A l’évidence cette rédaction manque de clarté, puisqu’elle évoque en apparence plusieurs contrats de travail qui, en fait, n’en sont qu’un seul : ainsi les contrats de travail de la dernière phrase de cet article L. 1252-1 ne sont que des avenants à durée déterminée qui viennent s’inscrire dans le cadre du contrat de travail à durée indéterminée de l’article L. 1252-4.
Il n’en reste pas moins qu’arriver à juxtaposer plusieurs missions courtes dans différentes entreprises utilisatrices pour recomposer un poste de travail à temps partagé stable, demande du temps, de l’expérience et une ingénierie particulière.
Il paraît donc utile d’amorcer cette construction en qualifiant ledit poste de travail à temps partagé dès lors que la première « convention de mise à disposition » auprès d’une entreprise utilisatrice (rebaptisée « convention » pour éviter toute confusion avec le contrat de travail à durée indéterminée) est signée pour une mission comportant une certaine récurrence qui pourrait être définie comme la répétition d’un même travail sur au moins deux périodes différentes (à titre d’exemple, deux années de suite).
Cette construction suppose par ailleurs que soient résolues deux difficultés :
1. une organisation particulière du contrat de travail à durée indéterminée avec tout particulièrement l’organisation d’un volume de travail de base qui vienne rendre « faisable » la couverture de l’engagement financier de l’ETTP,
2. l’articulation éventuelle du travail d’un salarié à temps partagé avec d’autres formes de travail pour laisser le temps à l’ETTP de rechercher et accroître progressivement, en fonction du souhait de chaque salarié concerné, le volume de travail à temps partagé.

• _DONNÉES FOURNIES_
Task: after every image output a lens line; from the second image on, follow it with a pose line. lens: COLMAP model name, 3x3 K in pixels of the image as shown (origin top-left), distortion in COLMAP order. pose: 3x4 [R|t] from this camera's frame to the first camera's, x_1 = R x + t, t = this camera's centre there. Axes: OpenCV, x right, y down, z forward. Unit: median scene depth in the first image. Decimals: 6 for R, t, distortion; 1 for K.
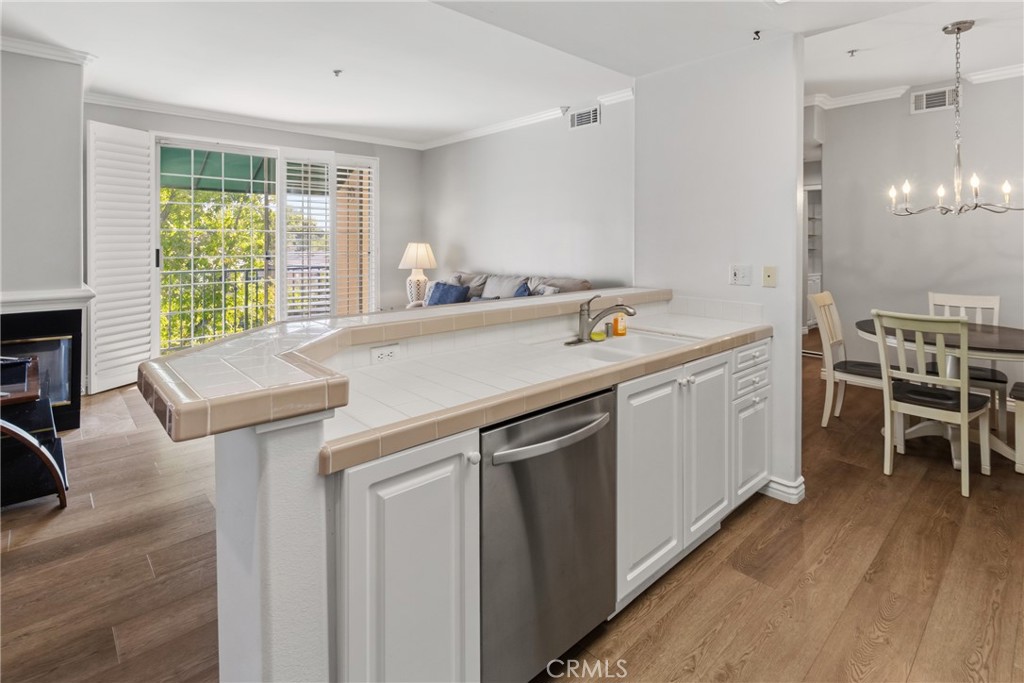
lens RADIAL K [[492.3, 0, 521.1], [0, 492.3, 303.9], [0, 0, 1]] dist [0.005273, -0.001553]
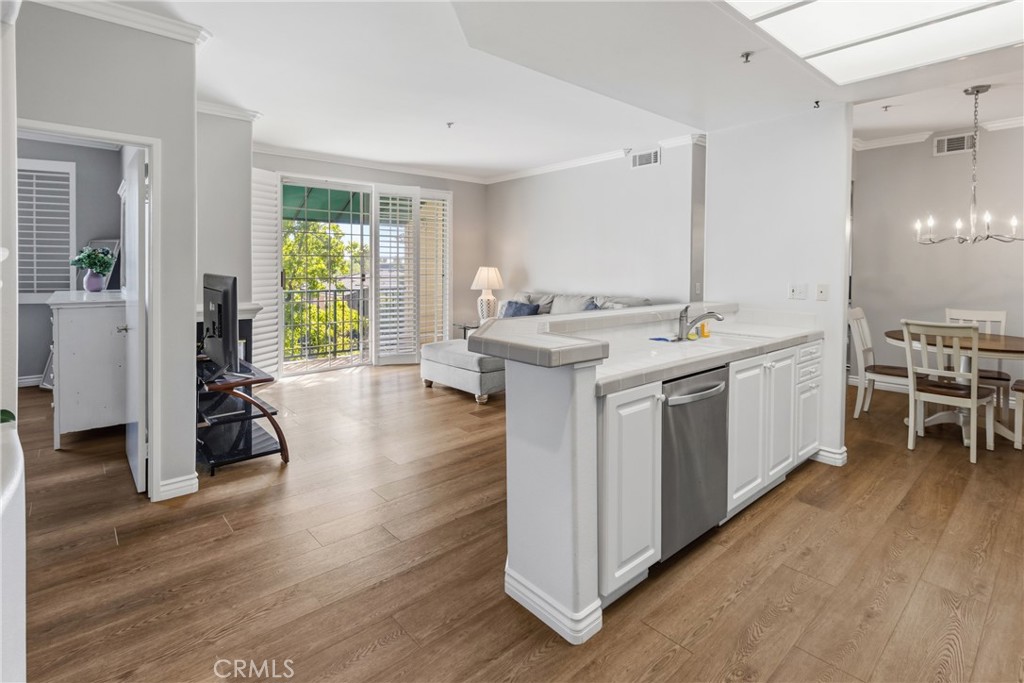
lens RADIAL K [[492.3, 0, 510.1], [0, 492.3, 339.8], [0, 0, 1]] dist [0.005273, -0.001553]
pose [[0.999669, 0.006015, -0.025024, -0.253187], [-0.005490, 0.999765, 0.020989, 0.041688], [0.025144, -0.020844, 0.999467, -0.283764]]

• _ACTIVITÉ A_
Dans l'extrait sur le travail à temps partagé, quel exemple illustre la répétition d'un même travail sur au moins deux périodes différentes ?
• _ACTIVITÉ B_
Reproduisez à l'identique la partie des enregistrements qui commence à leur toute première ligne et se termine par la ligne contenant « 339.8], [0, 0, 1]] dist [0.005273, -0.001553] », ces deux bornes comprises, en laissant les images hors de votre réponse.
Le texte et les enregistrements constituent deux documents indépendants.

• _RÉSULTAT A_
Deux années de suite.

• _RÉSULTAT B_
Task: after every image output a lens line; from the second image on, follow it with a pose line. lens: COLMAP model name, 3x3 K in pixels of the image as shown (origin top-left), distortion in COLMAP order. pose: 3x4 [R|t] from this camera's frame to the first camera's, x_1 = R x + t, t = this camera's centre there. Axes: OpenCV, x right, y down, z forward. Unit: median scene depth in the first image. Decimals: 6 for R, t, distortion; 1 for K.
lens RADIAL K [[492.3, 0, 521.1], [0, 492.3, 303.9], [0, 0, 1]] dist [0.005273, -0.001553]
lens RADIAL K [[492.3, 0, 510.1], [0, 492.3, 339.8], [0, 0, 1]] dist [0.005273, -0.001553]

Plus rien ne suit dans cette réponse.